State how many lines in the entries below contain the string "cookies". Provide the number alone.

(Supplied material begins)

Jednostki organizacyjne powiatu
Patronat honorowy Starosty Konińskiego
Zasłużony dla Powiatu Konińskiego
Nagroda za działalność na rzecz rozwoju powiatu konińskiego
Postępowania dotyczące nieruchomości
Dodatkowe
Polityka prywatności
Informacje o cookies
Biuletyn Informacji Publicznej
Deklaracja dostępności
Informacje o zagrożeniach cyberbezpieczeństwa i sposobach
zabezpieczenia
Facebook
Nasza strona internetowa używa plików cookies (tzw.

(Supplied material ends)
(Supplied material begins)

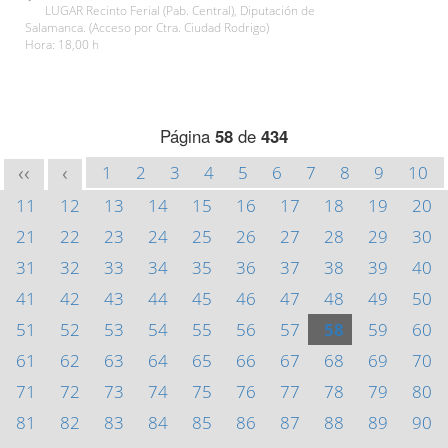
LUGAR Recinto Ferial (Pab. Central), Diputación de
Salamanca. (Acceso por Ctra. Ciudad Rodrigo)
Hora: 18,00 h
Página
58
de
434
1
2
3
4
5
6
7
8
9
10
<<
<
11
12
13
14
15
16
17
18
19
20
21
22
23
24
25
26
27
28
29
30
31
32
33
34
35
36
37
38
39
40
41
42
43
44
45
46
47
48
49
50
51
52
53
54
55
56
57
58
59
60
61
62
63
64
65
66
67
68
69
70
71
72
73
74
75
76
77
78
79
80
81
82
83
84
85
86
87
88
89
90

(Supplied material ends)

■ **Answer to the exercise**
2